Implement attention and Transformer with backward pass
Company: Tesla
Role: Machine Learning Engineer
Category: Machine Learning
Difficulty: hard
Interview Round: Technical Screen
Implement scaled dot-product attention and a Transformer block from scratch (no autograd). Provide both forward and backward passes for the attention module; assume the backward for softmax is already implemented and available. Given input X of shape (B, T, d_model), multi-head attention with h heads (head_dim = d_model / h), learnable parameters W_q, W_k, W_v in R^{d_model x d_model} and W_o in R^{d_model x d_model}, and a causal mask for autoregressive training:
(
1) Forward: compute Q, K, V, split into heads, compute scores = Q K^T / sqrt(head_dim), apply causal mask, softmax, attention output, merge heads, and apply W_o. If building a full block, include residual, LayerNorm, and a position-wise feed-forward sublayer.
(
2) Backward: derive and implement gradients for W_q, W_k, W_v, W_o and for inputs (dX), including gradient flows through scaling, matmul operations, masking, head reshaping/transpose, and the output projection; use the provided softmax backward to map dScores to dLogits.
(
3) Autoregressive training: define the next-token cross-entropy loss with teacher forcing, show where the causal mask is applied, and compute perplexity.
(
4) Verification: implement finite-difference gradient checks on small tensors and report maximum relative errors; discuss numerical stability (e.g., stabilized softmax with log-sum-exp). Provide clear function signatures and tensor shapes at each step, plus complexity analysis.

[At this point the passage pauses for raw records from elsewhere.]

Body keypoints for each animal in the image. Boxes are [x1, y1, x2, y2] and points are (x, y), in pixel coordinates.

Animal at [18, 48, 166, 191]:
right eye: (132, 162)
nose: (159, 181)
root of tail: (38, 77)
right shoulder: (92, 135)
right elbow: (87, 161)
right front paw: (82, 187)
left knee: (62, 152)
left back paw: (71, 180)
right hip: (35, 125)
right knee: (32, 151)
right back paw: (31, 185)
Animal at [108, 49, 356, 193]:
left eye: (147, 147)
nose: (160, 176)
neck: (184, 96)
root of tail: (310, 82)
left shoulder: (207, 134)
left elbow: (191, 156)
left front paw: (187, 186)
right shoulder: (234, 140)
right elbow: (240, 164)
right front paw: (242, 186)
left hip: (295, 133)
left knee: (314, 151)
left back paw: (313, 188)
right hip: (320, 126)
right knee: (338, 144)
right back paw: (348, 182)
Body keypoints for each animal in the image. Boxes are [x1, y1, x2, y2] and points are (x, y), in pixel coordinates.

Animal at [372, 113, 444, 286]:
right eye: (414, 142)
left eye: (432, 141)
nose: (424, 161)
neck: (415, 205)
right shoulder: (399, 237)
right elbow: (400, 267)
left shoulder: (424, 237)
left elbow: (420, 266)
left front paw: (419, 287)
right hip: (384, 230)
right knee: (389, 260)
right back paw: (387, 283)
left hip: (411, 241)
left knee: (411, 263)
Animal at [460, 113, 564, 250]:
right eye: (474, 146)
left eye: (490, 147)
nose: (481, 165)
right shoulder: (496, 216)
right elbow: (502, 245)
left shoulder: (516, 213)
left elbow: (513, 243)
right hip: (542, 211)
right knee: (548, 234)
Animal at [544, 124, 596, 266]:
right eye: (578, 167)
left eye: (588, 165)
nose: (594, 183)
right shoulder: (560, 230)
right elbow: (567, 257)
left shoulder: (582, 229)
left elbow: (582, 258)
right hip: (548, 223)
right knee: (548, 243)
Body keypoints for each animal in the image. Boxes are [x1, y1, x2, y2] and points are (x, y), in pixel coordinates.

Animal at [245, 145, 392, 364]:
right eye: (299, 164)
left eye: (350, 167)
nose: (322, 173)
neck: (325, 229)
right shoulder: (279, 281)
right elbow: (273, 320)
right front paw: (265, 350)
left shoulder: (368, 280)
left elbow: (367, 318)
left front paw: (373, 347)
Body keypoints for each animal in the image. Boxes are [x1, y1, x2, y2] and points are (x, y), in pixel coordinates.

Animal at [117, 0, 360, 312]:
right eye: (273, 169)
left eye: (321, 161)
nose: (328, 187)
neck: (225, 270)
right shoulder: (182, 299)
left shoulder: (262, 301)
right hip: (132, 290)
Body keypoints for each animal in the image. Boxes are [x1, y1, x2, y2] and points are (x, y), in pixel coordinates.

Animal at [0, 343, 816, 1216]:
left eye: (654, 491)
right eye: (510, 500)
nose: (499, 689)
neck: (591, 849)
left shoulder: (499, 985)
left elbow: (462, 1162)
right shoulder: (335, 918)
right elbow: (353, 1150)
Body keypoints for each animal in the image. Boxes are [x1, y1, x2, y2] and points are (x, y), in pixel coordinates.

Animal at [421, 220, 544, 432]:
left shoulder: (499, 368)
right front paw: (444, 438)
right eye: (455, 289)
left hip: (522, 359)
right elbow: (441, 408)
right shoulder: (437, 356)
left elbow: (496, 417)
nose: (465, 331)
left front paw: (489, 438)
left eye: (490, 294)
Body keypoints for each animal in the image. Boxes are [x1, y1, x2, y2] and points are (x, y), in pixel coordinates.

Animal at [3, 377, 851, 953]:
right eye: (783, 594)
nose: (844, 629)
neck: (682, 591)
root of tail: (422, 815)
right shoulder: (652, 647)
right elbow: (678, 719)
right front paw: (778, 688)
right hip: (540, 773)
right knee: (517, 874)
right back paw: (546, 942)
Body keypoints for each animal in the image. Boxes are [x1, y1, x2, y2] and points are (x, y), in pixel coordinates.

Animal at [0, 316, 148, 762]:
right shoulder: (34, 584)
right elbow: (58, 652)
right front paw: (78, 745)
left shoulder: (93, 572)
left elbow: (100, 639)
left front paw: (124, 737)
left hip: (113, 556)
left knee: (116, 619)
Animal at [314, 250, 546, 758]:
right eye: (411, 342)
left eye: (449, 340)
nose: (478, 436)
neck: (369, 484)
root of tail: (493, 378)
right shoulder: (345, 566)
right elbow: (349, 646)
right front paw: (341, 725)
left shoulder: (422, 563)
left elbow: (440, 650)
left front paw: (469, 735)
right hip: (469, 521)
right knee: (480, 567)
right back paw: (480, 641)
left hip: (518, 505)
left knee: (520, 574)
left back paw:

Quick Answer: This question evaluates implementation and analytical skills for scaled dot-product multi-head self-attention and an encoder-style Transformer block, including manual forward and backward-pass computations, gradient derivation for projection matrices, causal masking for autoregressive next-token prediction, numerical stability of softmax, and time/memory complexity analysis within the Machine Learning domain, emphasizing practical implementation with underlying conceptual understanding of linear algebra and backpropagation mechanics. It is commonly asked to verify mastery of attention mechanisms and autodiff-free gradient reasoning, plus the ability to compute cross-entropy/perplexity, perform finite-difference gradient checks, and reason about algorithmic trade-offs.